Reserve Bank of New Zealand Governor Graeme Wheeler said Thursday that the central bank expects to keep the benchmark Official Cash Rate unchanged at 2.5 percent through the end of the year, while indicating that a stronger-than-expected currency may prompt the bank to cut the rate.
At its meeting on Thursday, the Reserve Bank decided to keep the OCR unchanged for a sixteenth consecutive month. The last policy change was in March 2011, when the rate was lowered by 50 basis points to the current level.
In a statement released after the policy meeting, Wheeler said the economy is expected to grow at an annual rate of between 2-3 percent over the forecast period. Inflation is expected to rise gradually towards the 2 percent midpoint of the target range.
While there are both upside and downside risks to this outlook, the central bank expects "to keep the OCR unchanged through the end of the year," he said.
Wheeler noted that the the economic recovery is uneven. While demand and output are expanding, the labour market remains weak.
He noted the "overvalued New Zealand dollar is undermining profitability in export and import competing industries, and worsening drought conditions are creating difficulty in much of the country." Also, he expects ongoing fiscal consolidation to slow overall demand.

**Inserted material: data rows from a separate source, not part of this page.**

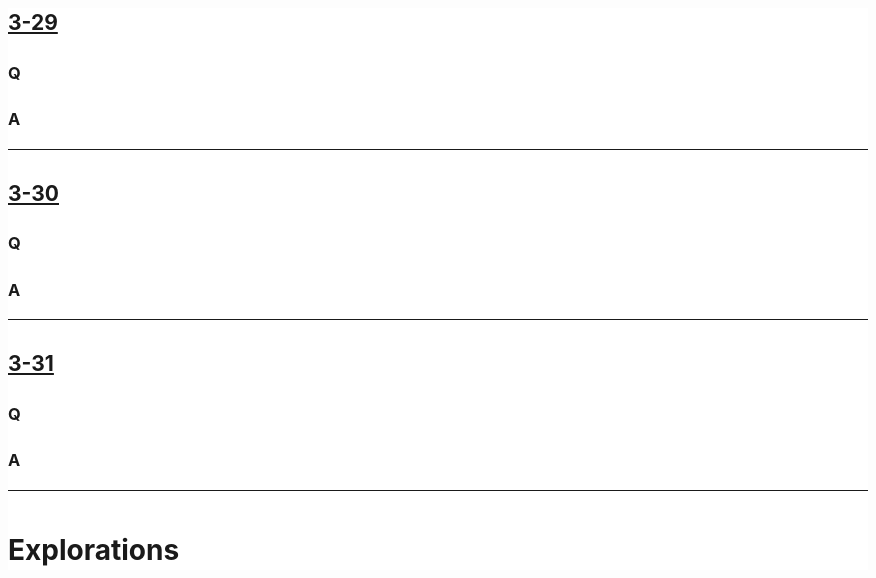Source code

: 
## [3-29](#TOC)
 
### Q




### A




---


## [3-30](#TOC)
 
### Q




### A




---


## [3-31](#TOC)
 
### Q




### A



---

# Explorations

In the monetary policy statement, the central bank said "if the exchange rate rose for reasons not justified by New Zealand's economic fundamentals, all other things equal, this would lead to a lower-than-expected OCR."

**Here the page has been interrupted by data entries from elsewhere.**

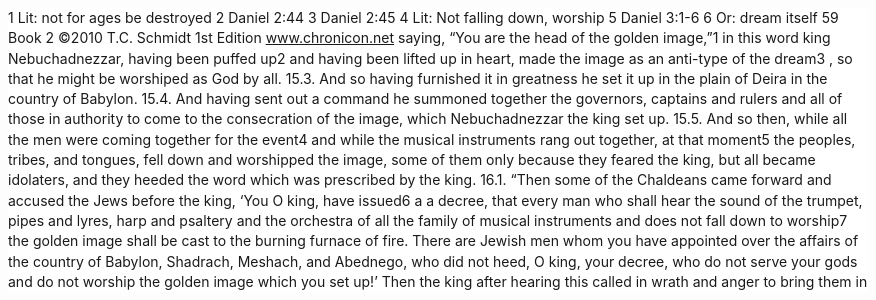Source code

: 1
 Lit: not for ages be destroyed
2
 Daniel 2:44
3
 Daniel 2:45
4
 Lit: Not falling down, worship
5
 Daniel 3:1-6
6
 Or: dream itself
59
Book 2
©2010 T.C. Schmidt 1st Edition
www.chronicon.net
saying, “You are the head of the golden image,”1
 in this word
king Nebuchadnezzar, having been puffed up2
 and having
been lifted up in heart, made the image as an anti-type of the
dream3
, so that he might be worshiped as God by all.
15.3. And so having furnished it in greatness he set it up
in the plain of Deira in the country of Babylon. 15.4. And
having sent out a command he summoned together the
governors, captains and rulers and all of those in authority to
come to the consecration of the image, which
Nebuchadnezzar the king set up. 15.5. And so then, while all
the men were coming together for the event4
 and while the
musical instruments rang out together, at that moment5
 the
peoples, tribes, and tongues, fell down and worshipped the
image, some of them only because they feared the king, but all
became idolaters, and they heeded the word which was
prescribed by the king.
16.1. “Then some of the Chaldeans came forward and
accused the Jews before the king, ‘You O king, have issued6
 a
a decree, that every man who shall hear the sound of the
trumpet, pipes and lyres, harp and psaltery and the orchestra
of all the family of musical instruments and does not fall down
to worship7
 the golden image shall be cast to the burning
furnace of fire. There are Jewish men whom you have
appointed over the affairs of the country of Babylon,
Shadrach, Meshach, and Abednego, who did not heed, O
king, your decree, who do not serve your gods and do not
worship the golden image which you set up!’ Then the king
after hearing this called in wrath and anger to bring them in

"All other things equal, a higher exchange rate relative to the baseline, in the absence of a corresponding relative strengthening of New Zealand's economic outlook, would warrant lower interest rates," the statement read.
At the same time, the central bank appeared worried about a possible uptick in inflationary pressures stemming from strong housing demand. Wheeler noted that house price inflation is increasing and the Bank does not want to see financial stability or inflation risks accentuated by housing demand getting too far ahead of supply.
The bank observed that if a strong New Zealand dollar forces the bank to cut rates further, there is a risk that lower interest rates would result in greater momentum in the housing market than assumed. In addition, any related increase in household spending and imports would likely result in a greater deterioration in external balances, it warned.